Of the symbols of Pythagoras little is known. They have been religiously concealed; and though they have awakened much curiosity, and occasioned many ingenious conjectures, they still appear to us dark and trifling. As a specimen we give the following: "Adore the sound of the whistling wind. Stir not the fire with a sword. Turn aside from an edged tool. Pass not over a balance. Setting out on a journey, turn not back, for the furies will return with you. Breed nothing that hath crooked talons. Receive not a swallow into your house. Look not in a mirror by the light of a candle. At a sacrifice pare not your nails. Eat not the heart or brain. Taste not that which hath fallen from the table. Break not bread. Sleep not at noon. When it thunders touch the earth. Pluck not a crow. Roast not that which has been boiled. Sail not on the ground. Plant not a palm. Breed a cock, but do not sacrifice it, for it is sacred to the sun and moon. Plant mallows in thy garden, but eat them not. Abstain from beans."
The following precepts are more important: "Dis- course not of Pythagorean doctrines without light. Above all things govern your tongue. Engrave not the image of God in a ring. Quit not your station without the command of your general. Remember that the paths of virtue and of vice resemble the letter Y. To this symbol Persius refers," when he says,
Et ubi quae Samios diduxit litera ramos, Surgentem dextro manu travi limite collem.
There has the Sannian Y's instructive make Pointed the road thy doubtful foot should take; There warn'd thy raw and yet unpractis'd youth, To tread the rising right-hand path of truth.

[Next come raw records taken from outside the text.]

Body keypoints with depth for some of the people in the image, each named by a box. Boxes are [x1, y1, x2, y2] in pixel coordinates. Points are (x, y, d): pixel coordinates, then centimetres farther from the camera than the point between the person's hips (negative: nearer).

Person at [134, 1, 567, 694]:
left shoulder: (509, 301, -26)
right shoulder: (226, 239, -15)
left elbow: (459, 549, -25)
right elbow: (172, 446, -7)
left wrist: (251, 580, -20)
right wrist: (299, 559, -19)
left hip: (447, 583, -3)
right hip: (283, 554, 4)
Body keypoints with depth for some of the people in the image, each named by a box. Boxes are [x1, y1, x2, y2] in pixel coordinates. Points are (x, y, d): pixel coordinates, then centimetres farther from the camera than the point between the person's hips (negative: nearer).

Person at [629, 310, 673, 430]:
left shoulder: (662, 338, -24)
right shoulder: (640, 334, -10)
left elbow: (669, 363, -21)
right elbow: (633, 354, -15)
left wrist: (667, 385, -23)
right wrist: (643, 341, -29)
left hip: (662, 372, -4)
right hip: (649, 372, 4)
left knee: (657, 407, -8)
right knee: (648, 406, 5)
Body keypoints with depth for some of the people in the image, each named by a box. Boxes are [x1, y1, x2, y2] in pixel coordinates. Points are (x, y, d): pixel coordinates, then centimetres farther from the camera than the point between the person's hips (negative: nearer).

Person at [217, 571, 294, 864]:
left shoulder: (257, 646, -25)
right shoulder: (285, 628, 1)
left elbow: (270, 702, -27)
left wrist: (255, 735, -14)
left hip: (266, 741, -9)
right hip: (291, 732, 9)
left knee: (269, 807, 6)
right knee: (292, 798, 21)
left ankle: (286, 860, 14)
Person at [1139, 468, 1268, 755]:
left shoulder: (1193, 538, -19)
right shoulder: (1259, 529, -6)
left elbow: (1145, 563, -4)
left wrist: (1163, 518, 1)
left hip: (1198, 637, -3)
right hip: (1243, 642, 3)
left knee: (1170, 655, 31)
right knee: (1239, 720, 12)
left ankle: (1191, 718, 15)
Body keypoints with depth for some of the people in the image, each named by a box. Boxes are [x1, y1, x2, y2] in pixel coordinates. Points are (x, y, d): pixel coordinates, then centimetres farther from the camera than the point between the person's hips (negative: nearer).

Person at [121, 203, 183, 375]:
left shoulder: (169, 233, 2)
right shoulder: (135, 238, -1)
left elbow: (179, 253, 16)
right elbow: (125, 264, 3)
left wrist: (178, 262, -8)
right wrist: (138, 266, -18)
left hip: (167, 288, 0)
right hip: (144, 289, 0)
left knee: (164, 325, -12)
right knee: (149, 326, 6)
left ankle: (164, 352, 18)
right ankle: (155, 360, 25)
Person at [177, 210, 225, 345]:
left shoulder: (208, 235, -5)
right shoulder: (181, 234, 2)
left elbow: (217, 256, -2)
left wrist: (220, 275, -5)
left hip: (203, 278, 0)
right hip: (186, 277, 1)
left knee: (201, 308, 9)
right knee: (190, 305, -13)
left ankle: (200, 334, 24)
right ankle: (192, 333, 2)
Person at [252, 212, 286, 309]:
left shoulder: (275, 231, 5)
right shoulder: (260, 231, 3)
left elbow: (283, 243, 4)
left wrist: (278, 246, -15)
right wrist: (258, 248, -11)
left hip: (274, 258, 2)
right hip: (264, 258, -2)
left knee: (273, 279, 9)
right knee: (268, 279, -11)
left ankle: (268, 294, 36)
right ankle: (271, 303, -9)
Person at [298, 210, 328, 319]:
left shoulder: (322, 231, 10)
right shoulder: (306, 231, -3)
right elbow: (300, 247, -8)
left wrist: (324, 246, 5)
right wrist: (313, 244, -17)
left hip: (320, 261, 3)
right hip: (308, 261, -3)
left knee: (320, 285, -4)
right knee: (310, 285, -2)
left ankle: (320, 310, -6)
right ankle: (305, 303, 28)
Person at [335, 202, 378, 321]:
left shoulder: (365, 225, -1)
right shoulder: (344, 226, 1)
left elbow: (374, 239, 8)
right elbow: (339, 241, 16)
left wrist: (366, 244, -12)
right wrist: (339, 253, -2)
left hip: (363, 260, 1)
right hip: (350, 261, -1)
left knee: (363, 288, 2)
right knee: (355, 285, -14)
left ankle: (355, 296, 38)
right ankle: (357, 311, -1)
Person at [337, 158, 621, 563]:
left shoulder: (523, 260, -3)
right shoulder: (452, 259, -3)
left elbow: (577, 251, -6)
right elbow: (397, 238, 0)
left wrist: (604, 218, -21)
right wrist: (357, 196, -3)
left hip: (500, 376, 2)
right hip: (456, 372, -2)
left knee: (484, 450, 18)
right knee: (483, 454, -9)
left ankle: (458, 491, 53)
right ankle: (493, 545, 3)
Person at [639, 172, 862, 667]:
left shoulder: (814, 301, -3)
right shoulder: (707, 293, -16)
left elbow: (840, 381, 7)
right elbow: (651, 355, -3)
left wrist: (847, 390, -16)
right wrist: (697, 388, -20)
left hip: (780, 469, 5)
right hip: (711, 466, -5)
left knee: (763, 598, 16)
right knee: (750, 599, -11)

The scantiness and uncertainty of our information respecting Pythagoras, renders a regular and complete account of his life and doctrines impossible. A modern author of profound erudition, pronounces him to have been unquestionably the wisest man that ever lived, if his masters the Egyptian priests must not be excepted. This is saying a great deal too much; but that he was one of the most distinguished philosophers of antiquity, or, as Cicero expresses it, vir praestantissima sapientia, appears very evident; and his moral character has never been impeached. The mysterious air which he threw over his doctrines, and the apparent insanity of some of his symbols, have indeed subjected him to the charge of imposture, and perhaps the charge is not wholly groundless: but when we consider the age in which he lived, and the nature of the people with whom he had to deal, who would in all probability have resented more open innovations, even this will not appear so blamable as at first sight we are apt to think it; and it is worthy of notice, that the worst stories of this kind have come down to us in a very questionable shape, and with much probability appear to be false.